Hi Hemant,

Being able to lookup specific records by key is not possible in Kafka. As a distributed streaming platform based on the concept of a commit log Kafka organizes data sequentially where each record has an offset that uniquely identifies not who the record is but where within the log it is positioned.

In order to implement record lookup by key you would need to use Kafka Streams or ksqlDB. I would recommend ksqlDB since you can easily create a stream out of your existing topic and then make that stream transformed into a table. Note only that currently ksqlDB requires that each table that would serve pull requests (i.e.: queries that serve requests given a key) need to be created using an aggregation construct. So you might need to work that out in order to achieve the behavior that you want.

Thanks,

-- Ricardo

On 6/19/20 1:07 PM, Hemant Bairwa wrote:
Thanks Ricardo.

I need some information on more use case.
In my application I need to use Kafka to maintain the different workflow states of message items while processing through different processes. For example in my application all messages transits from Process A to Process Z and I need to maintain all the processed states by an item. So for item xyz there should be total 26 entries in Kafka topic.
xyz, A
xyz, B... and so on.

User should be able to retrieve all the messages for any specific key as many times. That is a DB type of feature is required.

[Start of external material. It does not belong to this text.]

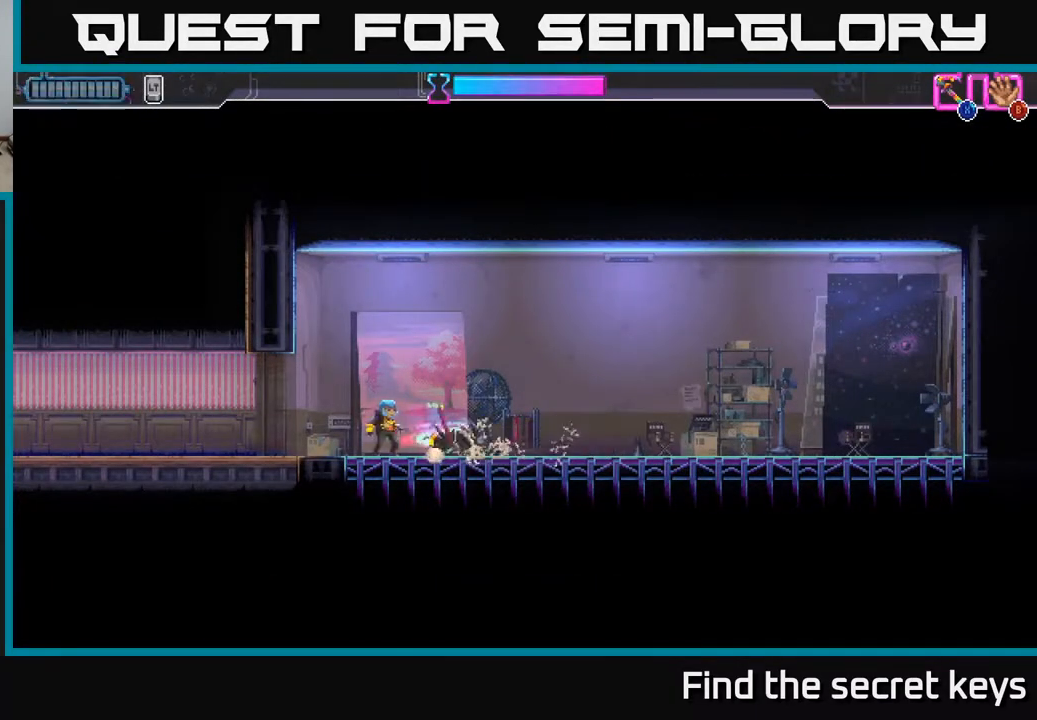
{"buttons": [], "left_stick": "right", "right_stick": "center", "events": [[133, "R2", "up"], [150, "left_stick", "up-right"], [283, "left_stick", "right"]]}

1. Is Kafka alone is able to cater this requirement?
2. Or do I need to use KSql DB for meeting this requirement? I did some research around it but I don't want to run separate KSql DB server.
3. Any other suggestions?

Regards,



On Thu, 18 Jun 2020, 6:51 pm Ricardo Ferreira, <rifer...@riferrei.com <mailto:rifer...@riferrei.com>> wrote:

    Hemant,

    This behavior might be the result of the version of AK (Apache
    Kafka) that you are using. Before AK 2.4 the default behavior for
    the DefaultPartitioner was to load balance data production across
    the partitions as you described. But it was found that this
    behavior would cause performance problems to the batching strategy
    that each producer does. Therefore, AK 2.4 introduced a new
    behavior into the DefaultPartitioner called sticky partitioning.
    You can follow up in this change reading up the KIP that was
    created for this change: *KIP-480
    
<https://cwiki.apache.org/confluence/display/KAFKA/KIP-480%3A+Sticky+Partitioner>*.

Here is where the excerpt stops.